GMOs: What the Heck Are They, and Should We Even Care?

Posted: April 15, 2016 by justindhanks in Uncategorized

Chipotle made news in 2015 when they announced they will only use non-GMO ingredients. But does it even matter? Photo by: Mike Mozart

By: Justin Hanks

I can never decide whether or not to believe or follow the latest health trends.

Just like with fashion, it seems like health trends come and go with each season, and just as one becomes popular, another is usually right behind it, waiting its turn to capture and devour the hearts and stomachs of health nuts everywhere. It seems as though just yesterday kale and quinoa were all the buzz and were being crowned the next superfoods.

If people aren’t praising a food for its perceived health benefits, then they are bashing another for its health risks. One of the more talked about health topics recently is the issue of Genetically Modified Organisms, or GMOs, finding their way into our foods.  The World Health Organization defined GMOs as, “organisms whose genetic material (DNA) has been altered in a way that does not occur naturally.”

Chipotle made news when they became the first national restaurant chain in the United States to use only non-GMO ingredients in their food, or so we thought.

Last September, a class-action lawsuit alleged that Chipotle got their meat from farms whose animals are given feed that is genetically modified, their dairy products come from farms that give animals GMOs and their sodas use sweeteners that have GMOs in them.

These claims against the Mexican chain aren’t false, and Chipotle even acknowledges it, disclosing the issue with their sodas and the challenge of trying to get its meat suppliers to use GMO free feed.

The question though becomes, why should I care about GMOs?

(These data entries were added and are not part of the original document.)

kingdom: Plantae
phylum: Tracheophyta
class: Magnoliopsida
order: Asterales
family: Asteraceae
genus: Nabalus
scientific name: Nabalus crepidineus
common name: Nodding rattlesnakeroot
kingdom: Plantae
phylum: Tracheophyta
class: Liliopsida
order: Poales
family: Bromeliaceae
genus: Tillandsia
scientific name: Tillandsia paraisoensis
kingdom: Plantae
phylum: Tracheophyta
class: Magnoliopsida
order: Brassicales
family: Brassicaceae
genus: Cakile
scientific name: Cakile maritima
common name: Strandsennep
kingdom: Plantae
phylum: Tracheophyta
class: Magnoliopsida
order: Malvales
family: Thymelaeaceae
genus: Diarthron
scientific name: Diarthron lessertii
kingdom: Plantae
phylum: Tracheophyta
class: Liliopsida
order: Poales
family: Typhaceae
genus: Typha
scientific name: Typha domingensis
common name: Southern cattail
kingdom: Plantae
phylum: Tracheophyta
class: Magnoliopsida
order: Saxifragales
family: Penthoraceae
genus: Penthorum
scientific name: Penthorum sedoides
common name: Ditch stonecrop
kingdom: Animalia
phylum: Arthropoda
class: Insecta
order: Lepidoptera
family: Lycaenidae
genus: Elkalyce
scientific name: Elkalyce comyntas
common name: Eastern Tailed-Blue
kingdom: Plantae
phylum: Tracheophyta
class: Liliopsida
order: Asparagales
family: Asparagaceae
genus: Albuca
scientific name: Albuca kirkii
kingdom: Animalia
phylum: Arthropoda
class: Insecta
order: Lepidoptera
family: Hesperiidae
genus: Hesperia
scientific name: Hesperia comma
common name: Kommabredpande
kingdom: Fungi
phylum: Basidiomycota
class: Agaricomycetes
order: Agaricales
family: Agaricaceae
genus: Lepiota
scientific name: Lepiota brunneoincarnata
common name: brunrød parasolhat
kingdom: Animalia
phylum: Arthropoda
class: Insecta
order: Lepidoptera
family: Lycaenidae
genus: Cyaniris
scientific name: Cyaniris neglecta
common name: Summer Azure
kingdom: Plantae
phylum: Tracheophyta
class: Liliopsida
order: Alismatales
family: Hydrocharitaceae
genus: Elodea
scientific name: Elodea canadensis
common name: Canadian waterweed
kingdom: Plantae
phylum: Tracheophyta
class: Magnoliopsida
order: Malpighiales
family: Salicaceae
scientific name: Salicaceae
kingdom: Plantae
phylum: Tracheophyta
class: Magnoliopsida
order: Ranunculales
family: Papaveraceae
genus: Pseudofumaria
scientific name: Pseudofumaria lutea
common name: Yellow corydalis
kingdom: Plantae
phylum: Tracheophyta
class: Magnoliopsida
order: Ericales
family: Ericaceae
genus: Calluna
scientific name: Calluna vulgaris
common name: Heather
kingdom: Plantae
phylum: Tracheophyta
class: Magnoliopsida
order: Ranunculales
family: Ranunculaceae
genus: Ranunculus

Some of the arguments for the use of GMOs are economic, saying that they lower the use of pesticides, grow substantially more crops, and provide developing countries with a sustainable source of food.  Other arguments say that GMOs allow food to be altered to contain higher volumes of vitamins and nutrients.  GMOs also allow bizarre food combinations to be made, such as the oraniwi, banato and lemato.

The opposing argument proposes that GMOs could possibly cause an increase in allergies or resistance to anti-biotics. Studies have not supported these claims, but skeptics claim there could be a correlation between GMOs and these health risks.

Whether you believe the claims or not, it is important to know the information regardless, especially since the United States, unlike many countries around the world, doesn’t have laws requiring the labelling of genetically modified foods.

Personally, I will not care much about GMOs until relevant and reliable studies come out to support the claims that they risk health.  However, I think that companies should label their foods if they do contain GMOs.

This way, people can decide for themselves whether or not to follow this trend.